LECCE, CAPOLUOGO DEL SALENTO

La città presenta un particolare aspetto architettonico dovuto al rinnovamento edilizio sei settecentesco, di tipica impronta barocca.

La storia

La storia di Lecce è caratterizzata fin dagli albori da saccheggi e devastazioni che ne impedirono lo sviluppo e la crescita a livello sociale ed economico; antichissimo centro messapico e poi romano, fu saccheggiata da Totila, re degli Ostrogoti, nel 542, dai Greci nel 547 e poi nel 549 ancora da Totila, finché fu lungamente soggetta agli imperatori d’Oriente. Nuovamente devastata dai Saraceni e dai corsari africani, rifiorì solamente sotto il dominio dei Normanni che la fecero sede di contea e ne favorirono lo sviluppo dei commerci. Sotto gli Angioini fu dichiarata feudo dei signori di Brienne, essi la abbellirono di opere pubbliche e meravigliosi monumenti. Passata poi in possesso degli Enghien e degli Orsini del Balzo, ritornò proprietà degli Aragonesi e infine degli Spagnoli che la cinsero di mura e fortificazioni. È proprio a questo periodo che risale l’impianto del nucleo storico di Lecce: nel ’500 ha inizio la costruzione di Santa Croce e verso la fine del secolo sorgono il Sedile e Santa Irene; ma è il ’600 che da alla città l’impronta definitiva. Prima di entrare a far parte dello Stato Italiano nel 1860, partecipò ai moti del 1821 e del 1848.

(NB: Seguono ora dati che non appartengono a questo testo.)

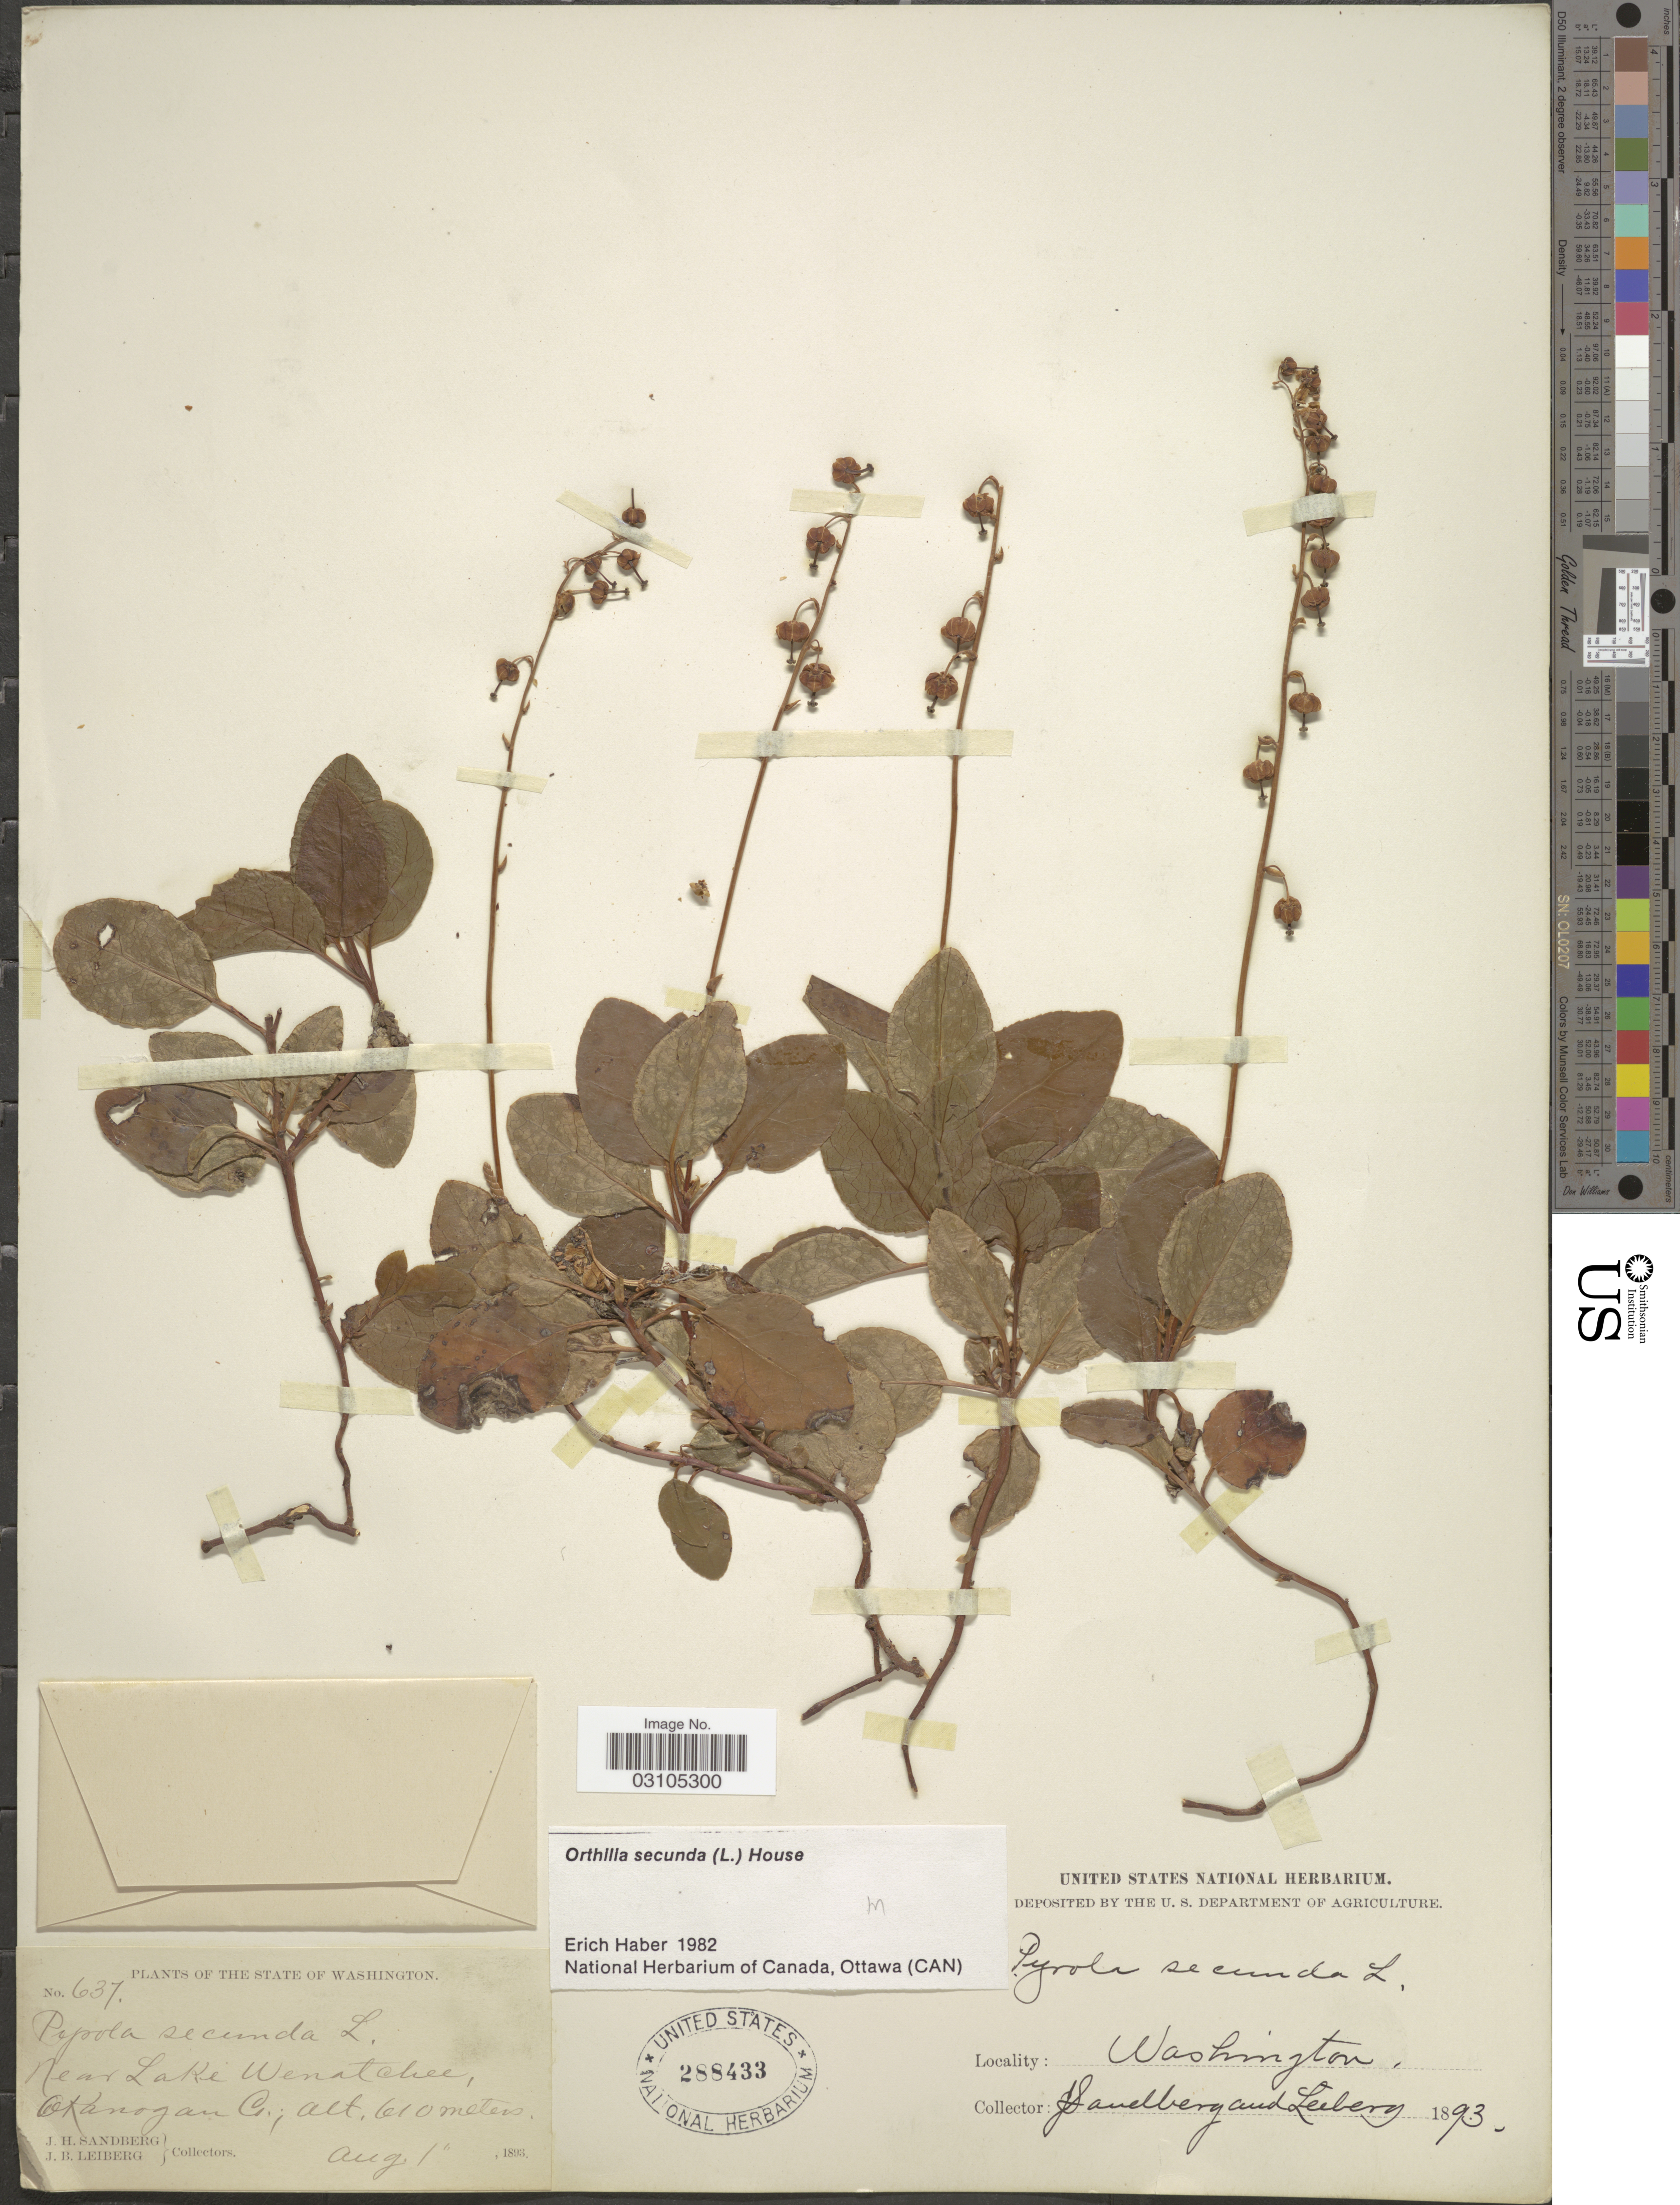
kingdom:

La città e i suoi monumenti

Il centro storico della città è reso unico grazie alla deliziosa atmosfera architettonica che lo caratterizza, definito “barocco leccese”, fatto di decorazioni fastose, colonne tortili, esuberanti cornici, frontoni curvi, mistilinei o arricciolati, festoni, nastri coperti di putti, vasi di fiori e frutta, mascheroni e cariatidi. I monumenti da visitare sono: la basilica di Santa Croce, con la facciata costituita da due ordini di colonne e ricoperta da una bellissima decorazione e l’interno caratterizzato da un soffitto ligneo del Seicento ricco di numerose decorazioni; la chiesa dei Santi Nicolò e Cataldo, Palazzo del Governo, il Castello e i l’Obelisco. Infine Piazza Sant’Oronzo e Piazza del Duomo, costituito da portali dalle forme gotiche e da un ampio loggiato superiore.

Il territorio

Gallipoli può essere divisa in due parti: il basso promontorio, occupato nell’età moderna e il centro antico situato su di un’isola. La cittadina, per la sua posizione strategica, fu sempre il centro di numerose guerre, prima appartenne alla Magna Grecia, poi ai Bizantini e infine ai Normanni; Nardò, invece, ha origini messapiche con un importanza rilevante durante il periodo romano; attualmente è un’importante sede di università e accademie. Porto Cesareo è un centro turistico molto apprezzato per le sue lunghe spiagge, mentre il paese, con il centro storico di interesse artistico, possiede uno splendido arcipelago di isolotti, che si possono raggiungere anche a nuoto, rifugio di specie rare di pesci e uccelli nel Mediterraneo; infine, Castro Marina, importante centro agricolo che è situato sulla via traiana intorno ad un datato villaggio chiamato Keracinaia.